Riskli gebeliklerin hamileliğin ilk aylarında tespit edilebildiğini açıklayan Prof. Dr. Sibel Özler, “Gebelikteki hipertansif bozukluklar ve kardiyovasküler hastalıklar gebeliğe bağlı anne ölümlerin önde gelen nedenlerindendir. Gebelik öncesi hipertansiyonu olan kadınların yüzde 10’unun gebeliğinde preeklampsi gelişmektedir. Bu hastaların yüzde 1-2’si hayatlarının bir döneminde hipertansif krizine maruz kalır’’ diye konuştu.

Preeklampsinin, gebeliğin 20. gestasyonel haftasından sonra ortaya çıkan yeni başlayan hipertansiyon ve organ hasarı ile karakterize olan bir hastalık olduğu bilgisini veren Prof. Dr. Sibel Özler, “Preeklampsi genellikle erken doğum, artan fetal büyüme kısıtlaması ve solunum sıkıntısı sendromu, bronkopulmoner displazi, prematüre retinopatisi, nekrotizan enterokolit, nörogelişimsel gecikme ve fetal veya neonatal ölüm gibi olumsuz fetal sonuçlarla da ilişkilidir. Gelecekte annede kardiyovasküler, metabolik, serebrovasküler hastalıklar ve bu hastalıklardan dolayı erken ölüm riskinin artması görülebilir’’ ifadelerini kullandı.

“Preeklampsinin sonuçları uzun sürelidir”

Gebelik döneminde görülen bir komplikasyon olan preeklampsi, genel olarak gebelikle birlikte ortaya çıkan tansiyon yüksekliği ile giden bir sorundur. Preeklampsinin sonuçlarının uzun süreli olduğunu vurgulayan Perinatoloji Uzmanı Prof. Dr. Sibel Özler, “Yapılan çalışmalarda, preeklampsi sonrası kadınlarda damar hastalığı riski artmaktadır. Gebelikte preeklampsi geçiren annelerde serebrovasküler hastalık, kalp hastalığı, dislipidemi riski, iskemik kalp hastalığı, kardiyovasküler hastalıklarda artış olduğu gözlemlenmiştir” diye konuştu.

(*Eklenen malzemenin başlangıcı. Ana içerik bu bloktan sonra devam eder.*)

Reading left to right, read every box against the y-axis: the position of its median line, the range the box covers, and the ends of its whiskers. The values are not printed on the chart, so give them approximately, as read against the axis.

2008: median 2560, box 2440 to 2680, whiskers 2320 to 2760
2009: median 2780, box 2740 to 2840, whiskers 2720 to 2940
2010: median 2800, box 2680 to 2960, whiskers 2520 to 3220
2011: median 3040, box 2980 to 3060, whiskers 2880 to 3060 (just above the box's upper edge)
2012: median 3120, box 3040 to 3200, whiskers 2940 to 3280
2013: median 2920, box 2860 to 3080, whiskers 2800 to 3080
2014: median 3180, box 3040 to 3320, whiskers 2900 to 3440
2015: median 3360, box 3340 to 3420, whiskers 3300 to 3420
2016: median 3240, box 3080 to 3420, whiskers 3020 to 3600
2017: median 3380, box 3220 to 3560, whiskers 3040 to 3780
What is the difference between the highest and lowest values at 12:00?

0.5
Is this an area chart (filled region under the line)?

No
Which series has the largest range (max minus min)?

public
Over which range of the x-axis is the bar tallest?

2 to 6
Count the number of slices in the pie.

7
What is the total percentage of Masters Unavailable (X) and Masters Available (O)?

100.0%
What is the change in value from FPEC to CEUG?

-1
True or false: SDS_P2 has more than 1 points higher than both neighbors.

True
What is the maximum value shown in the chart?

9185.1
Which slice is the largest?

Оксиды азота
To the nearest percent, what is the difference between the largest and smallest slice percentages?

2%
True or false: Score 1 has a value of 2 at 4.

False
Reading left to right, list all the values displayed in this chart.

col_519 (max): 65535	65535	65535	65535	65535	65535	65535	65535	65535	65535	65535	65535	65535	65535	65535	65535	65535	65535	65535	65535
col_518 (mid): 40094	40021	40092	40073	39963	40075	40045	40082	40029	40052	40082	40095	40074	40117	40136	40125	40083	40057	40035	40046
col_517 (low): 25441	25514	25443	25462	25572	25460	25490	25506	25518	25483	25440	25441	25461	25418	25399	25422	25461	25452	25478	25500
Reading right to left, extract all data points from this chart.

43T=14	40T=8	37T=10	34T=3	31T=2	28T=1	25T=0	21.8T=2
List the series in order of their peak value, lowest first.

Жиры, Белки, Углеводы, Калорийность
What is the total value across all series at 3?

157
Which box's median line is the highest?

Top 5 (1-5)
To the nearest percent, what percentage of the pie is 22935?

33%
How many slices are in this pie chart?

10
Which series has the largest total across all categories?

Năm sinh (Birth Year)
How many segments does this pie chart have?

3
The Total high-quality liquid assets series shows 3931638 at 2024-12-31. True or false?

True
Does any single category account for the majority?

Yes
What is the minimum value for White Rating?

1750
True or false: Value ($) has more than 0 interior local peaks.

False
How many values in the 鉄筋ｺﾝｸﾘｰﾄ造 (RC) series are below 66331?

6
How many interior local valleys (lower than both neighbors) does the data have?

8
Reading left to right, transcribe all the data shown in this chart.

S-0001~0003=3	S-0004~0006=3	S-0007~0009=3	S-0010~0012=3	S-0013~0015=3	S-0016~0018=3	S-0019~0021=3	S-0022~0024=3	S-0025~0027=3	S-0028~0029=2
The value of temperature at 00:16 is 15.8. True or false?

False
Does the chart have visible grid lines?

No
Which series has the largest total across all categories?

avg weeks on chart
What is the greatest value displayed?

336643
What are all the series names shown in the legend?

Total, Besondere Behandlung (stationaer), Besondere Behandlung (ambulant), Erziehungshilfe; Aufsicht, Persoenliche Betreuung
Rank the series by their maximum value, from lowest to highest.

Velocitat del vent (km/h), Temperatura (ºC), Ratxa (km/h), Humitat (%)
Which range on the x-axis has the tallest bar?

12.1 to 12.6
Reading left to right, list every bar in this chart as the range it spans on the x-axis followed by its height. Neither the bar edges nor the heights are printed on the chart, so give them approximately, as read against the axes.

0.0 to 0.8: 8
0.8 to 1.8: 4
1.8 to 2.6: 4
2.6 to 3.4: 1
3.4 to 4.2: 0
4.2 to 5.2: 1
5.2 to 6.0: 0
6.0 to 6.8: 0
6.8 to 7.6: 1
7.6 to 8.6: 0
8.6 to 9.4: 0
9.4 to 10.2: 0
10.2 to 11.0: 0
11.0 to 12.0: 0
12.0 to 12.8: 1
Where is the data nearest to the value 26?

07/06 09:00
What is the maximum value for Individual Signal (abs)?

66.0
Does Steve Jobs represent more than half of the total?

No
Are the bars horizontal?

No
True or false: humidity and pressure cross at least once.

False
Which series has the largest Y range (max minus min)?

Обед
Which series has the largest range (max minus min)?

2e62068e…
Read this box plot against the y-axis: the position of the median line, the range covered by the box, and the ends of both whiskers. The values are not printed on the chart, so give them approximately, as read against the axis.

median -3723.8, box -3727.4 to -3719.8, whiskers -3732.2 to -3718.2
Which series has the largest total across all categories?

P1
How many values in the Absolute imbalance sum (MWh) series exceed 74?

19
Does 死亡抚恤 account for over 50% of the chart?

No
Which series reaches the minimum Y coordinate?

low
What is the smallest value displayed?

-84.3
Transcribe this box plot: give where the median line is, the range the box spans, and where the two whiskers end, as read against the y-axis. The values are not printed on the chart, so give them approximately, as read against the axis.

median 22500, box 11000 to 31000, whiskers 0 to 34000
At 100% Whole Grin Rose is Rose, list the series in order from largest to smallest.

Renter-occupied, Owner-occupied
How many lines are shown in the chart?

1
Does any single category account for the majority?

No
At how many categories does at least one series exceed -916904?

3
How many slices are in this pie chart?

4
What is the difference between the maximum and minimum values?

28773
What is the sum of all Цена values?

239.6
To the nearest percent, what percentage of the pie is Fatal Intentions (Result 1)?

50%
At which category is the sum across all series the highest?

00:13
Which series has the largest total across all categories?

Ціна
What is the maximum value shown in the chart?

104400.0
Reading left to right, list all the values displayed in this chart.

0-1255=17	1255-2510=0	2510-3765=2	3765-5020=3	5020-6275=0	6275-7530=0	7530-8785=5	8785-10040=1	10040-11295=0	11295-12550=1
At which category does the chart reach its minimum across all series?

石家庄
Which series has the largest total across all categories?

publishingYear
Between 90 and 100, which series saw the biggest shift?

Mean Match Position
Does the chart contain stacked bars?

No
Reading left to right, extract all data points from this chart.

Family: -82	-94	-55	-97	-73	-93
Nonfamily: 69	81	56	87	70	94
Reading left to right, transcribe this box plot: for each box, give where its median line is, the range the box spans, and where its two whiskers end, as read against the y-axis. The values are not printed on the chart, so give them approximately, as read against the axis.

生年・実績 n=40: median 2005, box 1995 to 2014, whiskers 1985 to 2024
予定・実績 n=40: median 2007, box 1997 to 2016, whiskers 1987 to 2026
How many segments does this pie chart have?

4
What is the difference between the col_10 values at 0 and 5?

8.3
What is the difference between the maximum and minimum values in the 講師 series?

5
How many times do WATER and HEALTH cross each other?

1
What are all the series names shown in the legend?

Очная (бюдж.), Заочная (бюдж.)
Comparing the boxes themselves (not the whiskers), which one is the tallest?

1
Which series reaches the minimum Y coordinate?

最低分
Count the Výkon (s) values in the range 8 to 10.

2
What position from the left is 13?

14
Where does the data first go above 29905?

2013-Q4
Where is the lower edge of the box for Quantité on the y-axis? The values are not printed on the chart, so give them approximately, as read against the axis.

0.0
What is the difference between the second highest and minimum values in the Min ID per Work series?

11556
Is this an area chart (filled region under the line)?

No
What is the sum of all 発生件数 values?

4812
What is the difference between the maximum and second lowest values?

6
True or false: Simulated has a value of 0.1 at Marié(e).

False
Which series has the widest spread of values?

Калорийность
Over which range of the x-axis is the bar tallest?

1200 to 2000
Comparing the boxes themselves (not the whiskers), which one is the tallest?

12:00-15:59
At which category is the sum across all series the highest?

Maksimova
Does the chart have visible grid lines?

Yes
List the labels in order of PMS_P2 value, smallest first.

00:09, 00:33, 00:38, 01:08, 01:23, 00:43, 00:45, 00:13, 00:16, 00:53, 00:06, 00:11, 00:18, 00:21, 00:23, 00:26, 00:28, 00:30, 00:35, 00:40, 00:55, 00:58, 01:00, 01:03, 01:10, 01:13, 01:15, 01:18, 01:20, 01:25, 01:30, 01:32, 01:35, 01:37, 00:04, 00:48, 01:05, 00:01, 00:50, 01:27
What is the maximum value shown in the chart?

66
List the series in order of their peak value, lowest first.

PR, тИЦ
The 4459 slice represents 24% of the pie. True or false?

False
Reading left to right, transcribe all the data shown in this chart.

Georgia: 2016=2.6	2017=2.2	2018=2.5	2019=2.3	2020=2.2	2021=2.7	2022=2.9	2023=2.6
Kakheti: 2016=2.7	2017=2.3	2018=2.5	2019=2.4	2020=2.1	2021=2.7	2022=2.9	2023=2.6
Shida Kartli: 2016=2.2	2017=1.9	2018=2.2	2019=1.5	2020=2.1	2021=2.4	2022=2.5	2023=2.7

Prof. Dr. Sibel Özler, uzun dönemde de preeklampsi geçiren annelerden doğan çocuklarda ise dikkat eksikliği/hiperaktivite bozukluğu ve diyabetik hastalıkların görüldüğünü vurguladı. Hem anne adayı hem de bebeğin bu süreci en iyi şekilde atlatması için gerekli önlemlerin alınması gerektiğini vurgulayan Prof. Dr. Sibel Özler, şöyle devam etti:

“Her anne adayı düşük riskli gebedir. Hiçbir sorun yaşanmasa bile doğuma kadar hekim kontrolünde kalınmalıdır. Çünkü anne karnı kapalı bir kutu ve bu kapalı kutunun içi sürprizlerle dolu olabilir. Sağlıklı bir gebelik geçirmek için düzenli olarak kontrollere gidilmelidir. Düzenli kontrollerde gebelikteki olumsuz sonuçların oluşmasının engellenmesi için önlem alınmalıdır. Gebelikte ve doğum sonrası oluşan olumsuz gebelik durumlarının hem anne hem de bebek açısından kısa ve uzun dönemde oluşabilecek komplikasyonlar en aza indirilmeye çalışılmalıdır.”